Helena rolled her eyes into the back of her head.

“What’s going on?” he asked, a note of panic in his voice. “I mean, are you not eating enough?”

Helena was amazed that he’d think that, given how much of a foodie she’d been when they’d been together. She’d been the one begging to try new restaurants. She’d been the one to put together their decadent dinners.

She realized that he thought she was starving herself because she missed him so much, as if that would ever happen.

“I’m really okay,” she told him again. “What’s going on with you?”

Elliott sighed again. Helena was beginning to think they were in an awful, post-divorce game. Previously, they’d told each other everything. Now, they told each other nothing.

But Helena could still remember what he smelled like. What was that about?

“I wanted to confess something to you,” Elliott said finally.

Helena closed her eyes. Panic rolled through her. She wanted to tell him that she wasn’t in the mood for confessions. She wasn’t emotionally ready. But she’d just told him she was fine.

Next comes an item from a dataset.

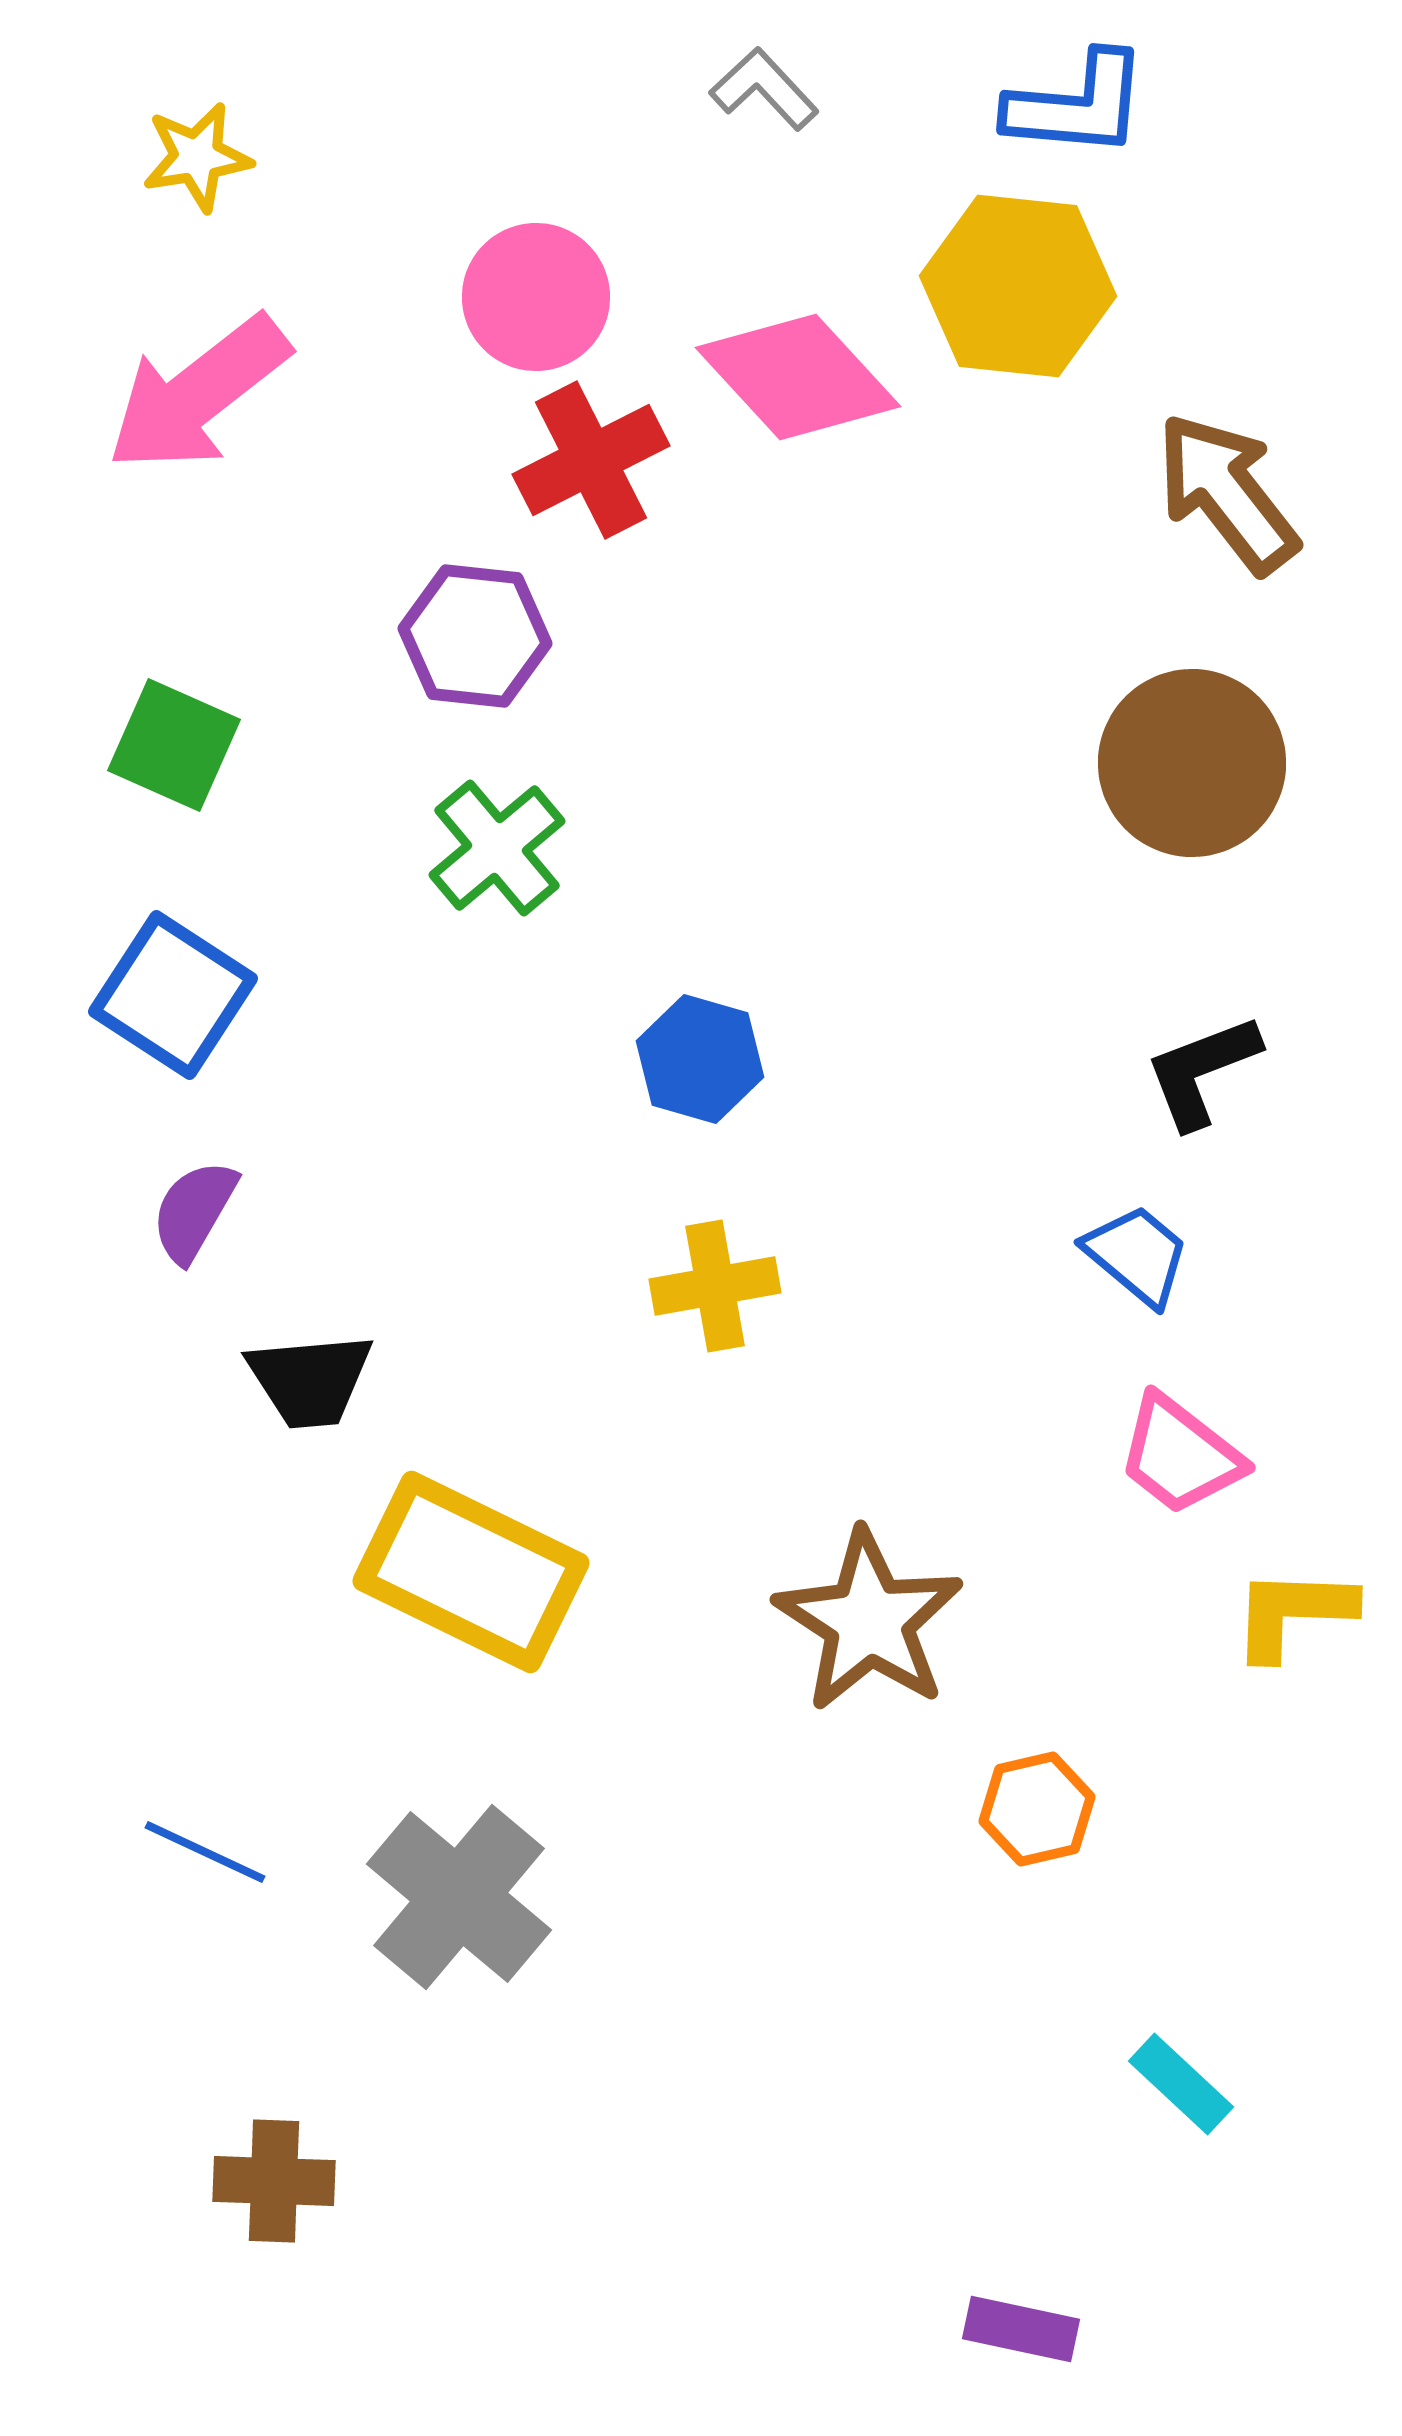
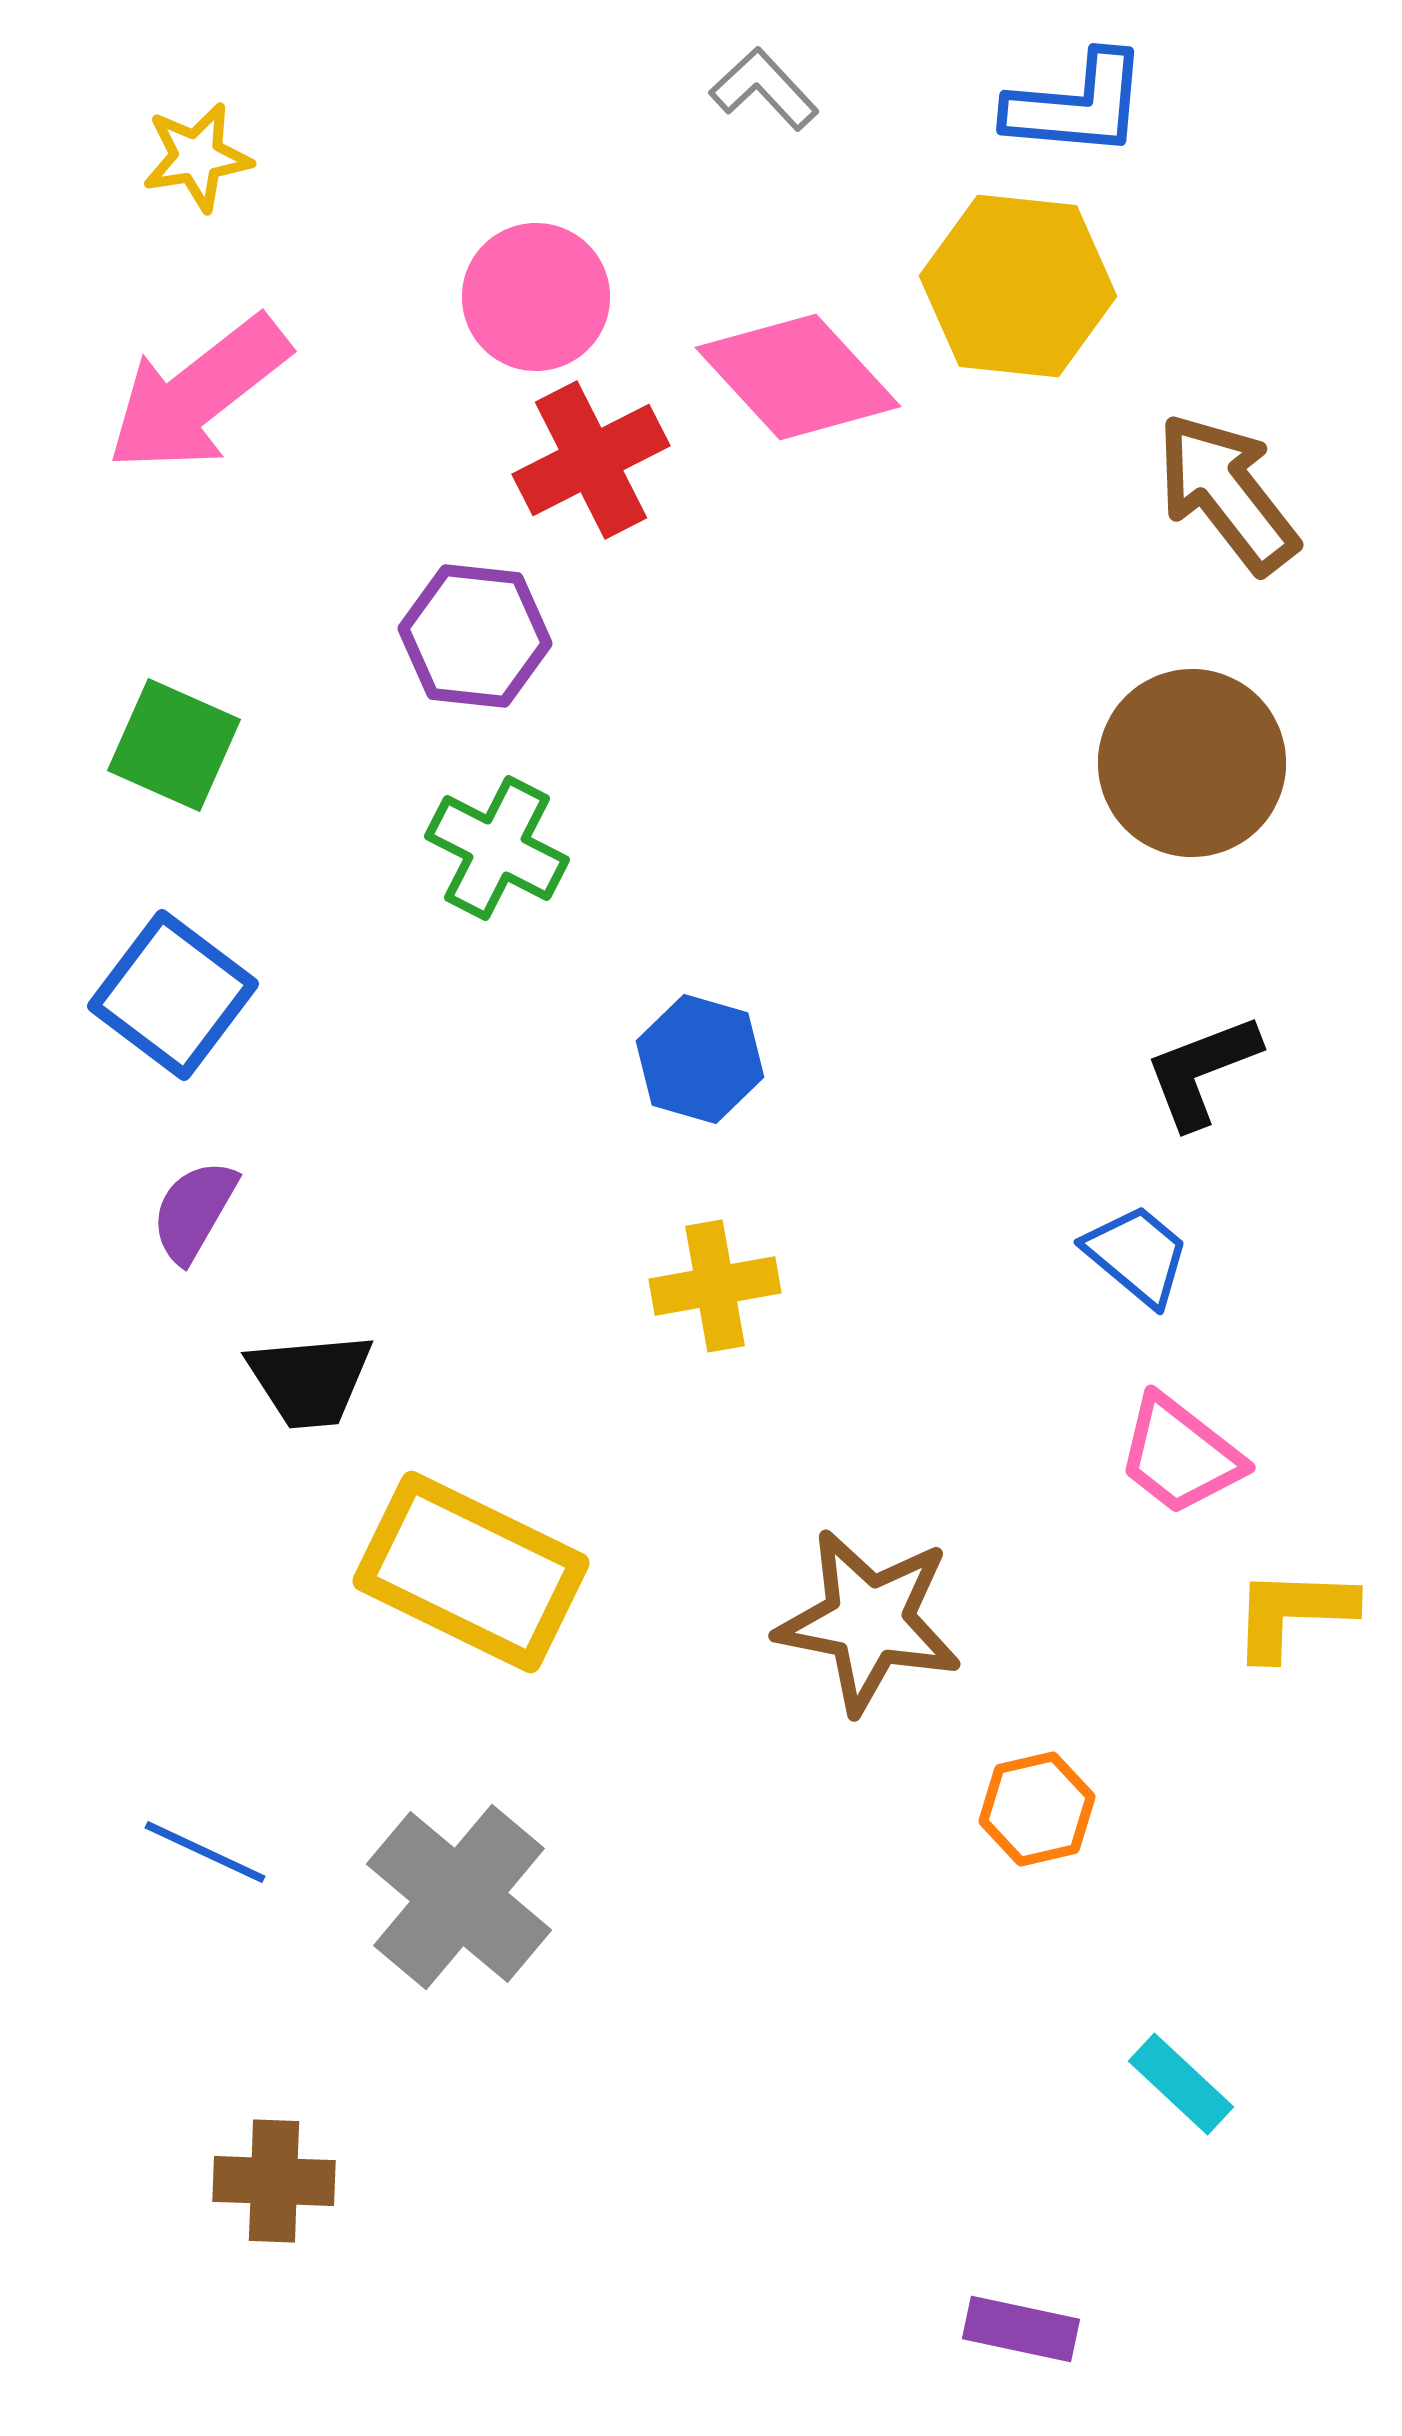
green cross: rotated 23 degrees counterclockwise
blue square: rotated 4 degrees clockwise
brown star: rotated 22 degrees counterclockwise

“I know you saw Meg today,” Elliott said. “I’m guessing you saw that she was…”

“That she was what?” Helena asked finally, when the nerves set in.

“She’s pregnant. With my baby,” Elliott said.

Helena felt the weight of the world on her shoulders. She hadn’t realized Meg was pregnant, although her hair had been lush and flowing, and she’d looked like a portrait of vitality.

“I see,” Helena said.

“Yeah. Well. I figured you’d learn it eventually, and I wanted you to learn it from me,” Elliott said. He thought of himself as the good guy, the hero. “But there’s more.”

Of course there was, Helena thought.

“Meg and I got together before you and me split up,” Elliott said. “We were having an affair.”

Helena pressed her hand over her mouth and told herself not to scream. She remembered how Elliott’s mood had shifted, how he’d become someone else. He’d wanted to shove Helena out of his life and replace her with Meg—one of their friends.

She wondered if Meg’s ex-husband knew. She guessed he did, as everyone in Orangeburg knew everything about everyone else.

Well, they didn’t know anything about Helena, at least, not till today.

A jolt of anger went through Helena, surprising her. “Why are you telling me this?”

After all, it didn’t matter if he’d been having an affair, not now that they’d been divorced for five years. They had different lives because they were strangers.

He sighed. “I guess I wanted to clear my conscience. Before the baby comes.”

Helena hung up on him after that. In the silence of her living room afterward, she gasped for air before finally getting up the energy to go to the kitchen and drink a glass of water.

She couldn’t believe she’d ever pledged her life to that man.